Over the past week, NASCAR Nation was bombarded with rules changes pertaining to qualifying and the new Chase format. The media has jumped on these stories and have fired up the fans. The funny part, in my opinion, was that the best and most important story was left almost untouched.
Quick question: What is the core value of NASCAR racing? It should be the on-track performance of the drivers and teams. I had the honor and privilege to attend a presentation by NASCAR's Brett Bodine. Last year, NASCAR introduced the new gen 6 race car. NASCAR media praised the car for its looks and improved drivability. In truth, on the intermediate tracks (where most of the racing occurs), the racing was not very good. There were races with no green flag passes for the lead! All those passes occurred on pit road. I can't speak for everyone, but I would rather see on-track racing rather than pit road racing.
On several occasions throughout the season, drivers noted that it was like hitting a brick wall when they approached the lead car. They couldn't pass, and they couldn't figure it out. Through its race monitoring mechanisms, NASCAR realized there was a problem with the intermediate track racing. In an unprecedented move, NASCAR created a team of engineers from the Tech Center and the race teams to tackle the problem. To say I understand the methodology would be a lie, other than to say it involved fluid dynamics. They learned that at three car-lengths behind the leader, the following car had a 47-usable-horsepower advantage. This allowed the following car to close on the leader. As it got within 1.6 car-lengths, there was a dramatic loss in usable horsepower of 136. This was a loss of 183 horsepower. This explains the "brick wall" analogy. It would be nearly impossible for the trailing car to pass.

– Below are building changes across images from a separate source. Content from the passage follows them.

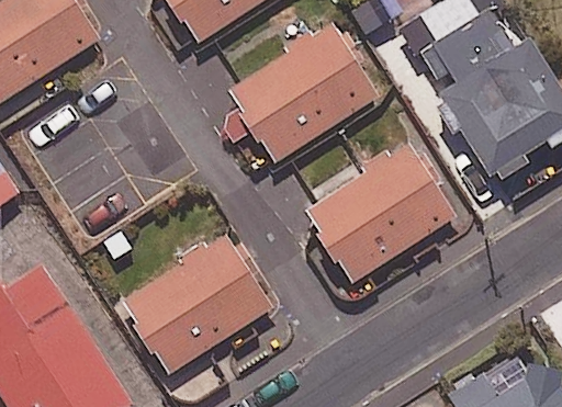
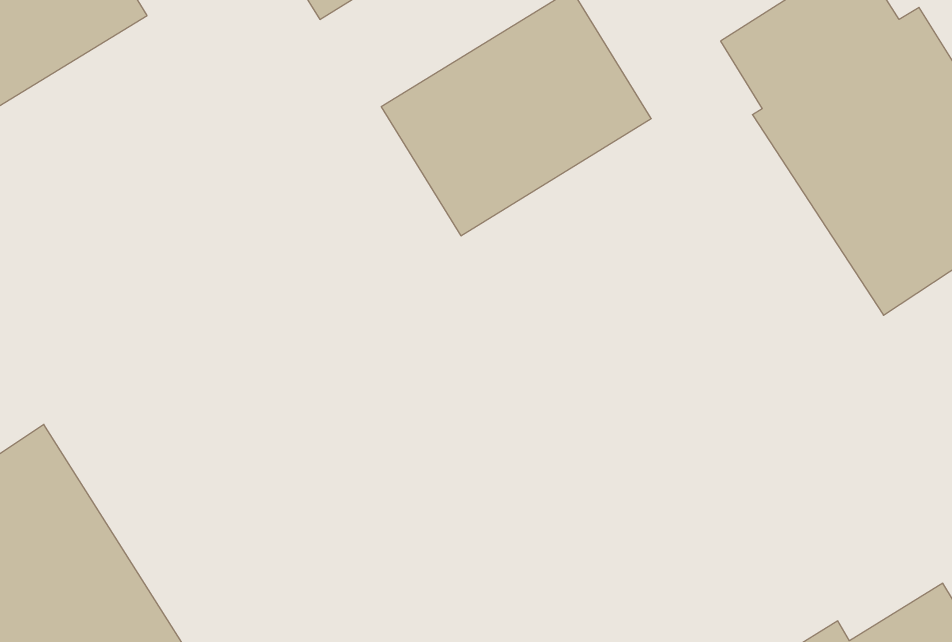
building: [304,144,454,282] -> none
building: [121,234,271,372] -> none

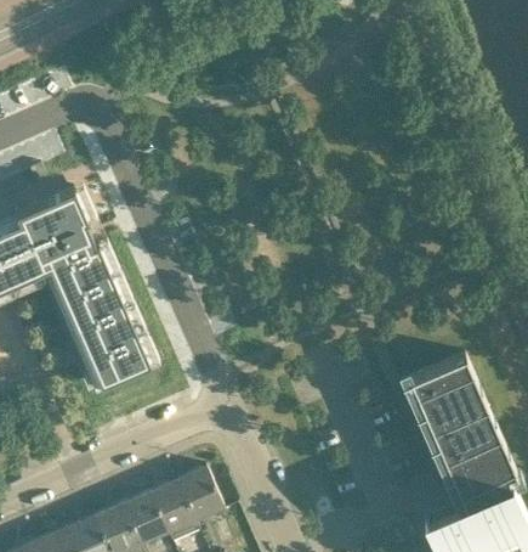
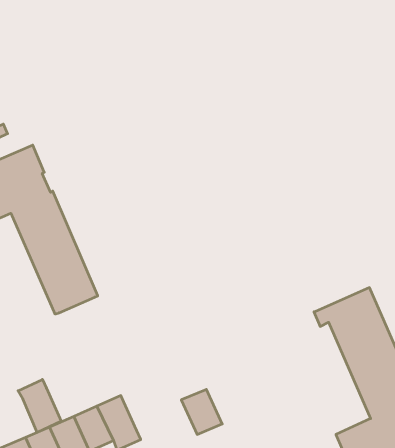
building: none -> [18,379,61,432]
building: [172,468,220,520] -> [181,389,222,434]

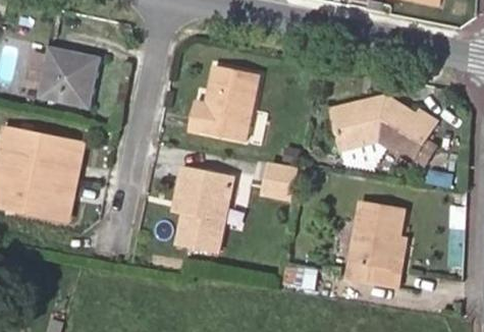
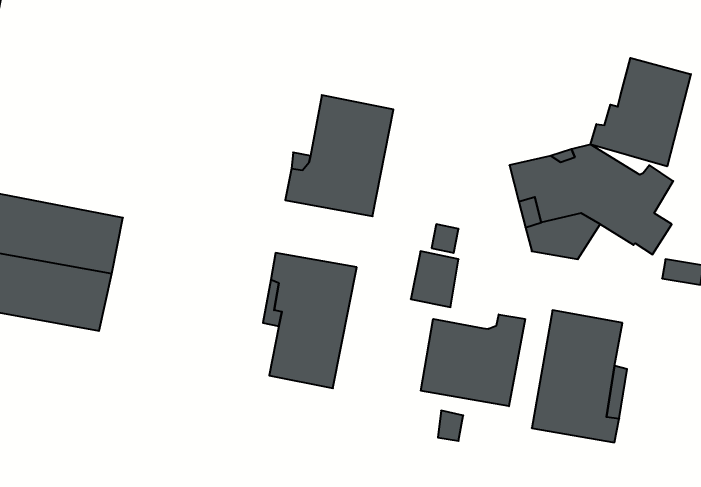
building: none -> [591,58,691,166]
building: [35,45,98,108] -> none
building: none -> [421,314,525,406]

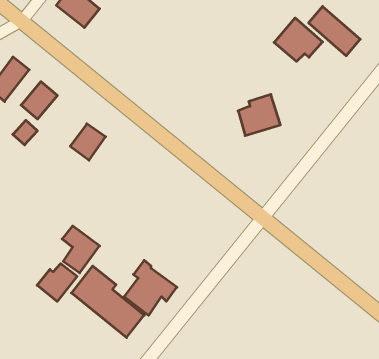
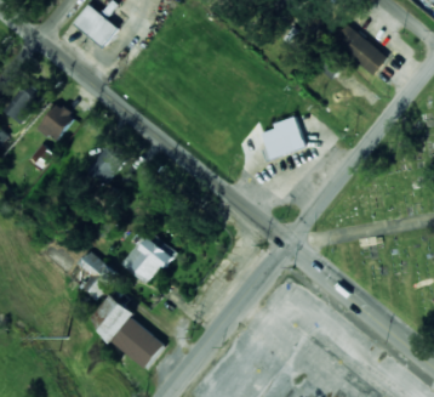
building: [274,18,323,61] -> none
building: [124,260,177,315] -> [120,227,175,284]
building: [37,264,77,301] -> none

The next problem area they found was the instability of the car. It was explained that the drivers are not going to drive close to each other if they don't know what the car was going to do. In past years, NASCAR dictated before and after race-ride heights. These were artificial measurements, because the cars never were at those heights during the race. When the cars approached the leader and air was taken off the nose, the shocks and springs would force the nose up while the aerodynamics where trying to force the nose down. This caused a lot of instability and poor drivability. Another issue with the nose was the rounded bottom of the splitter, causing aero instability.
To fix these problems, NASCAR eliminated the ride-height rule and changed the rule so the splitter is now squared off. With the removal of the ride-height requirement, the teams will be responsible for the side skirt heights. With some of the other under-car aero changes and spoiler rules, this should allow for better intermediate race track racing.
Recently on Sirius NASCAR Radio, Buddy Baker related a conversation he had with Dale Earnhardt Jr. Junior stated he was able to dive under competitors, make it stick, and run side-by-side in the most recent tests. Hopefully, this will hold true for all intermediate race tracks. There will be additional changes in upcoming years that NASCAR was not able to implement because of time constraints. These changes should produce the side-by-side racing that had been lost over the last few years.
I am really looking forward to this season's improved intermediate track races!